In [1]:
# 전체 실험 자동화 워크플로우 
import numpy as np
import pandas as pd
import os
import joblib
from sklearn.linear_model import LinearRegression
from sklearn.ensemble import RandomForestRegressor
from sklearn.model_selection import KFold
from sklearn.metrics import mean_squared_error, mean_absolute_error
from sklearn.preprocessing import StandardScaler, MinMaxScaler, RobustScaler
from scipy.signal import savgol_filter, butter, filtfilt, medfilt, gaussian
import random

# 실험 옵션 정의
scaler_options = {
    'StandardScaler': StandardScaler(),
    'MinMaxScaler': MinMaxScaler(),
    'RobustScaler': RobustScaler()
}
filter_options = {
    'None': lambda x: x,
    'MovingAvg': lambda x: np.convolve(x, np.ones(5)/5, mode='same'),
    'Savgol': lambda x: savgol_filter(x, window_length=11, polyorder=2),
    'Butterworth': lambda x: filtfilt(*butter(3, 0.1), x),
    'Median': lambda x: medfilt(x, kernel_size=5),
    'Gaussian': lambda x: np.convolve(x, gaussian(11, 2)/np.sum(gaussian(11,2)), mode='same')
}
model_options = {
    'LinearRegression': LinearRegression(),
    'RandomForest': RandomForestRegressor(n_estimators=50, random_state=42)
}
SEED = 42
random.seed(SEED)
np.random.seed(SEED)

# 데이터 불러오기
train = pd.read_csv('../CMaps/Data/train_FD001_with_RUL.csv')
train = train.fillna(train.mean())
train['RUL'] = train['RUL'].clip(upper=125)

# 실험 결과 저장
results = []
log_dir = '../experiment_logs'
os.makedirs(log_dir, exist_ok=True)

kf = KFold(n_splits=3, shuffle=True, random_state=SEED)
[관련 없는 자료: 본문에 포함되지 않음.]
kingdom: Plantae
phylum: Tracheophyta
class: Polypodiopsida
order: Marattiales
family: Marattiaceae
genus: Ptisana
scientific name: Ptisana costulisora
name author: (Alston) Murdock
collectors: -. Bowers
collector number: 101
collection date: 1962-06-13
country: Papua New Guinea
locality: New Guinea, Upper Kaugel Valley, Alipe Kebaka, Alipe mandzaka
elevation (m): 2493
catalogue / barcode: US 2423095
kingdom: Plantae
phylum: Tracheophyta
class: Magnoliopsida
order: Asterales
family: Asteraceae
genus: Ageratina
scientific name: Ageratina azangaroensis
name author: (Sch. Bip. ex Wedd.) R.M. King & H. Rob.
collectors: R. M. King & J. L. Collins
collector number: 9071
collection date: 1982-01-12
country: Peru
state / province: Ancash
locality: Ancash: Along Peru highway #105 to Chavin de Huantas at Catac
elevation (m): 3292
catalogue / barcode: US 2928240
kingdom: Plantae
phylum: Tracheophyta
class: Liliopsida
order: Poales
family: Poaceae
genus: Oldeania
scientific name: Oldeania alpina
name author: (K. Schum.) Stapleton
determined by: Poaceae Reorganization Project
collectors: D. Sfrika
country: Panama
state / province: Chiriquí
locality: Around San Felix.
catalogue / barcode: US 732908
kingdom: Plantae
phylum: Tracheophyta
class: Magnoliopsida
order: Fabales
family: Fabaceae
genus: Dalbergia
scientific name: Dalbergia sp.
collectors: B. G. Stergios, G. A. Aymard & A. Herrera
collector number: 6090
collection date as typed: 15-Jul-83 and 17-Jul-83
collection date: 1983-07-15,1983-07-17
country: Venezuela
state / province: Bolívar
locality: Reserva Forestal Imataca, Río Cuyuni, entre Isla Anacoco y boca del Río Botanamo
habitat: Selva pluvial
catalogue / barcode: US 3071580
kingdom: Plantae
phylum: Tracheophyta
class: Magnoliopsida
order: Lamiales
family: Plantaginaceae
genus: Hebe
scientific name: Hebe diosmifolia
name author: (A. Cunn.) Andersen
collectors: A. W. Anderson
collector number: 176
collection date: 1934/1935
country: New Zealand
for scaler_name, scaler in scaler_options.items():
    for filter_name, filter_func in filter_options.items():
        for model_name, model in model_options.items():
            for fold, (train_idx, val_idx) in enumerate(kf.split(train)):
                # 데이터 분리
                train_fold = train.iloc[train_idx]
                val_fold = train.iloc[val_idx]
                # feature/target 분리
                feature_cols = [c for c in train.columns if c not in ['unit_id', 'time_cycles', 'RUL']]
                X_train = train_fold[feature_cols].values
                X_val = val_fold[feature_cols].values
                y_train = train_fold['RUL'].values
                y_val = val_fold['RUL'].values
                # Sensor 2 필터 적용 예시 (전체 feature 적용은 커스텀 필요)
                X_train[:,0] = filter_func(X_train[:,0])
                X_val[:,0] = filter_func(X_val[:,0])
                # 스케일링
                X_train = scaler.fit_transform(X_train)
                X_val = scaler.transform(X_val)
                # 모델 학습
                model.fit(X_train, y_train)
                y_pred = model.predict(X_val)
                rmse = np.sqrt(mean_squared_error(y_val, y_pred))
                mae = mean_absolute_error(y_val, y_pred)
                # 결과 저장
                results.append({
                    'scaler': scaler_name,
                    'filter': filter_name,
                    'model': model_name,
                    'fold': fold,
                    'rmse': rmse,
                    'mae': mae,
                    'seed': SEED
                })
                # 모델 저장
                model_path = f"../models/{model_name.lower()}_{scaler_name.lower()}_{filter_name.lower()}_fold{fold}.pkl"
                joblib.dump(model, model_path)
                # 로그 저장
                with open(os.path.join(log_dir, 'experiment_log.txt'), 'a') as f:
                    f.write(f"{model_path}, RMSE: {rmse:.4f}, MAE: {mae:.4f}\n")

# 결과 csv 저장
results_df = pd.DataFrame(results)
results_df.to_csv(os.path.join(log_dir, 'experiment_results.csv'), index=False)
print('전체 실험 완료 및 결과 저장!')

전체 실험 완료 및 결과 저장!